De acordo com a presidente do Supremo, ministra Cármen Lúcia, há quase 90 mil casos sobrestados no Poder Judiciário brasileiro aguardando a decisão final do Supremo nesse processo, que teve repercussão geral reconhecida pelo Plenário Virtual.

· A maioria dos ministros seguiu o voto do relator, ministro Luiz Fux, segundo o qual foi afastado o uso da Taxa Referencial (TR) como índice de correção monetária dos débitos judiciais da Fazenda Pública, mesmo no período da dívida anterior à expedição do precatório. O entendimento acompanha o já definido pelo STF quanto à correção no período posterior à expedição do precatório.

· Em seu lugar, o índice de correção monetária adotado foi o Índice de Preços ao Consumidor Amplo Especial (IPCA-E), considerado mais adequado para recompor a perda de poder de compra.

· Quanto aos juros de mora incidentes sobre esses débitos, o julgamento manteve o uso do índice de remuneração da poupança, previsto na legislação questionada, apenas para débitos de natureza não tributária, como é o caso da disputa com o Instituto Nacional do Seguro Social (INSS) em causa.

· Na hipótese de causas de natureza tributária, ficou definido que deverá ser usado o mesmo índice adotado pelo Fisco para corrigir os débitos dos contribuintes, a fim de se preservar o princípio da isonomia. Hoje essa taxa é a Selic.

Teses do STF

A primeira tese aprovada, referente aos juros moratórios e sugerida pelo relator do recurso, ministro Luiz Fux, é pouco clara, e está redigida em uma longa frase de difícil entendimento prático:

“O artigo 1º-F da Lei 9.494/1997, com a redação dada pela Lei nº 11.960/2009, na parte em que disciplina os juros moratórios aplicáveis a condenações da Fazenda Pública, é inconstitucional ao incidir sobre débitos oriundos de relação jurídico-tributária, aos quais devem ser aplicados os mesmos juros de mora pelos quais a Fazenda Pública remunera seu crédito tributário, em respeito ao princípio constitucional da isonomia (CRFB, art. 5º, caput); quanto às condenações oriundas de relação jurídica não-tributária, a fixação dos juros moratórios segundo o índice de remuneração da caderneta de poupança é constitucional, permanecendo hígido, nesta extensão, o disposto no artigo 1º-F da Lei 9.494/1997 com a redação dada pela Lei 11.960/2009.”

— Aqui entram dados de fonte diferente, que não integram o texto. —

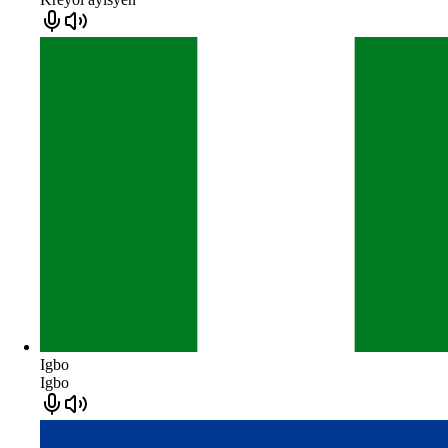
Igbo
Igbo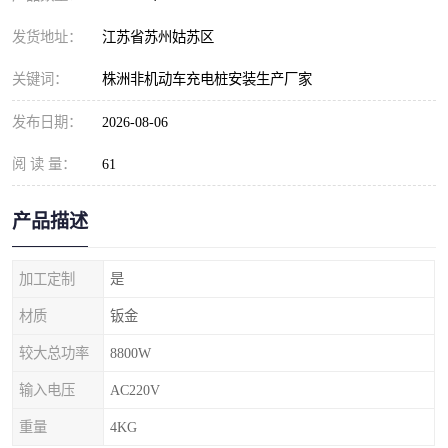
发货地址：
江苏省苏州姑苏区
关键词：
株洲非机动车充电桩安装生产厂家
发布日期：
2026-08-06
阅 读 量：
61
产品描述
加工定制
是
材质
钣金
较大总功率
8800W
输入电压
AC220V
重量
4KG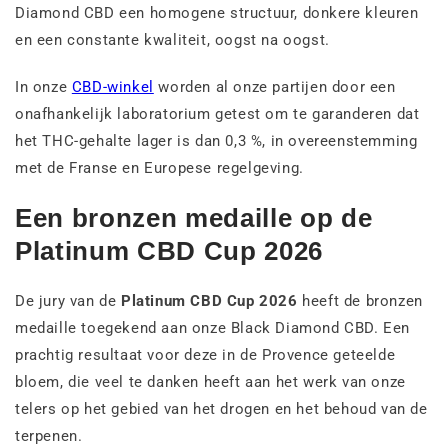
Diamond CBD een homogene structuur, donkere kleuren
en een constante kwaliteit, oogst na oogst.
In onze
CBD-winkel
worden al onze partijen door een
onafhankelijk laboratorium getest om te garanderen dat
het THC-gehalte lager is dan 0,3 %, in overeenstemming
met de Franse en Europese regelgeving.
Een bronzen medaille op de
Platinum CBD Cup 2026
De jury van de
Platinum CBD Cup 2026
heeft de bronzen
medaille toegekend aan onze Black Diamond CBD. Een
prachtig resultaat voor deze in de Provence geteelde
bloem, die veel te danken heeft aan het werk van onze
telers op het gebied van het drogen en het behoud van de
terpenen.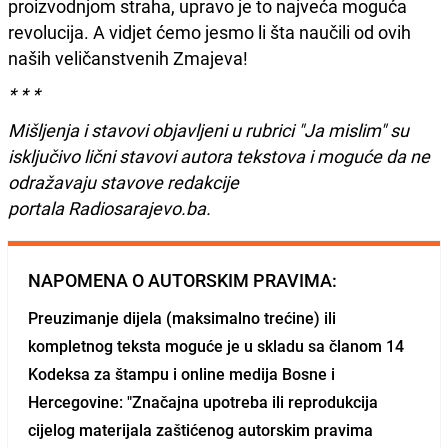
proizvodnjom straha, upravo je to najveća moguća
revolucija. A vidjet ćemo jesmo li šta naučili od ovih
naših veličanstvenih Zmajeva!
* * *
Mišljenja i stavovi objavljeni u rubrici "Ja mislim" su
isključivo lični stavovi autora tekstova i moguće da ne
odražavaju stavove redakcije
portala Radiosarajevo.ba.
NAPOMENA O AUTORSKIM PRAVIMA:
Preuzimanje dijela (maksimalno trećine) ili
kompletnog teksta moguće je u skladu sa članom 14
Kodeksa za štampu i online medija Bosne i
Hercegovine: "Značajna upotreba ili reprodukcija
cijelog materijala zaštićenog autorskim pravima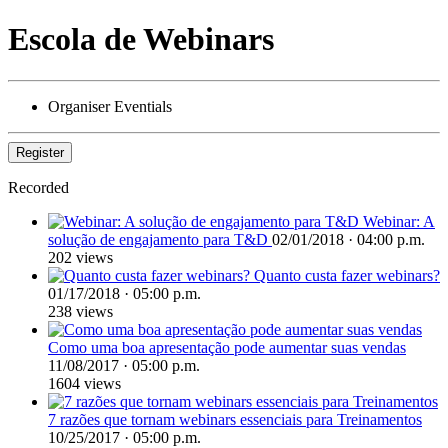
Escola de Webinars
Organiser
Eventials
Register
Recorded
Webinar: A
solução de engajamento para T&D
02/01/2018 · 04:00 p.m.
202 views
Quanto custa fazer webinars?
01/17/2018 · 05:00 p.m.
238 views
Como uma boa apresentação pode aumentar suas vendas
11/08/2017 · 05:00 p.m.
1604 views
7 razões que tornam webinars essenciais para Treinamentos
10/25/2017 · 05:00 p.m.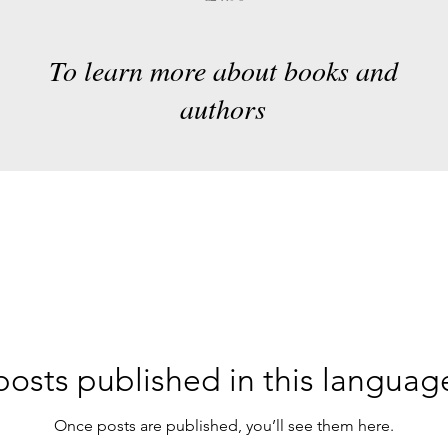
To learn more about books and
authors
osts published in this languag
Once posts are published, you’ll see them here.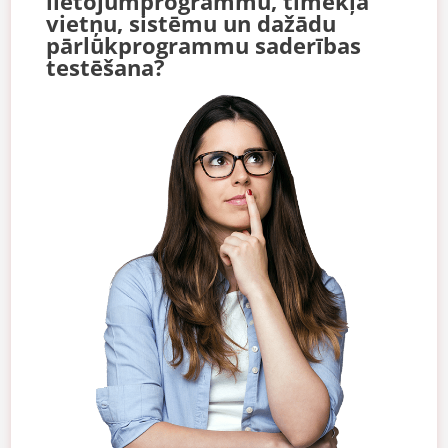
lietojumprogrammu, tīmekļa
vietņu, sistēmu un dažādu
pārlūkprogrammu saderības
testēšana?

A segunda tese, referente à atualização monetária, tem a seguinte redação, também de não fácil entendimento:

“O artigo 1º-F da Lei 9.494/1997, com a redação dada pela Lei 11.960/2009, na parte em que disciplina a atualização monetária das condenações impostas à Fazenda Pública segundo a remuneração oficial da caderneta de poupança, revela-se inconstitucional ao impor restrição desproporcional ao direito de propriedade (CRFB, art. 5º, XXII), uma vez que não se qualifica como medida adequada a capturar a variação de preços da economia, sendo inidônea a promover os fins a que se destina.”

O acórdão publicado em 20 de novembro de 2017 resume o complexo e demorado julgamento – que teve pedidos de vista – mas nada dispõe sobre o prosseguimento dos cerca 90 mil ações e recursos que estão sobrestados.